## WORK TO COMPLETE:
Output each line from the one that contains "immunohistochemical staining of" to the final line of the data below, exactly, and include nothing else.

## DATASET EXCERPT:

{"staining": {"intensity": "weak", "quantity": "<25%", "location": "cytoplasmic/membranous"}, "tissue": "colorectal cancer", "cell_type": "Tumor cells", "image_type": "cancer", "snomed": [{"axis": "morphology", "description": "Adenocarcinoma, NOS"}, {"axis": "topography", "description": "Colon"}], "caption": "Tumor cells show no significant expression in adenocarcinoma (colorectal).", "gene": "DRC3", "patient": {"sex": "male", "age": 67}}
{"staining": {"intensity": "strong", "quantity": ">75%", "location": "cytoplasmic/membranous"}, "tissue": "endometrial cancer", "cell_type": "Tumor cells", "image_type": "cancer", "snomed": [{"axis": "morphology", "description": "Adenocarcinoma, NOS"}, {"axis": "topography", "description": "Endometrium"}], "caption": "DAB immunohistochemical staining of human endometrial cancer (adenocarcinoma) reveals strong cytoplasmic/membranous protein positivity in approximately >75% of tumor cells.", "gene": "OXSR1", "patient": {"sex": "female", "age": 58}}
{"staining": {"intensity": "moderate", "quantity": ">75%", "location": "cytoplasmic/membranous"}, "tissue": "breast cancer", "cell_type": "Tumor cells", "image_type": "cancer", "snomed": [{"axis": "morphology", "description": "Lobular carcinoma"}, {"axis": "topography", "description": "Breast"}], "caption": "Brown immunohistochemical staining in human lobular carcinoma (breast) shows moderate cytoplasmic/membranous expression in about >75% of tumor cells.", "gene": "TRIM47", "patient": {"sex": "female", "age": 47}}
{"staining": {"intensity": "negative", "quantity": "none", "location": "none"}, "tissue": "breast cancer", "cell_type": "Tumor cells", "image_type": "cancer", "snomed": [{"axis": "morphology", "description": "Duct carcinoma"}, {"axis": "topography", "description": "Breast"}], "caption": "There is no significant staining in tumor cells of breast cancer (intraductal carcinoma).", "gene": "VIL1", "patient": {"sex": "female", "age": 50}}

## RESPONSE BOX:
{"staining": {"intensity": "strong", "quantity": ">75%", "location": "cytoplasmic/membranous"}, "tissue": "endometrial cancer", "cell_type": "Tumor cells", "image_type": "cancer", "snomed": [{"axis": "morphology", "description": "Adenocarcinoma, NOS"}, {"axis": "topography", "description": "Endometrium"}], "caption": "DAB immunohistochemical staining of human endometrial cancer (adenocarcinoma) reveals strong cytoplasmic/membranous protein positivity in approximately >75% of tumor cells.", "gene": "OXSR1", "patient": {"sex": "female", "age": 58}}
{"staining": {"intensity": "moderate", "quantity": ">75%", "location": "cytoplasmic/membranous"}, "tissue": "breast cancer", "cell_type": "Tumor cells", "image_type": "cancer", "snomed": [{"axis": "morphology", "description": "Lobular carcinoma"}, {"axis": "topography", "description": "Breast"}], "caption": "Brown immunohistochemical staining in human lobular carcinoma (breast) shows moderate cytoplasmic/membranous expression in about >75% of tumor cells.", "gene": "TRIM47", "patient": {"sex": "female", "age": 47}}
{"staining": {"intensity": "negative", "quantity": "none", "location": "none"}, "tissue": "breast cancer", "cell_type": "Tumor cells", "image_type": "cancer", "snomed": [{"axis": "morphology", "description": "Duct carcinoma"}, {"axis": "topography", "description": "Breast"}], "caption": "There is no significant staining in tumor cells of breast cancer (intraductal carcinoma).", "gene": "VIL1", "patient": {"sex": "female", "age": 50}}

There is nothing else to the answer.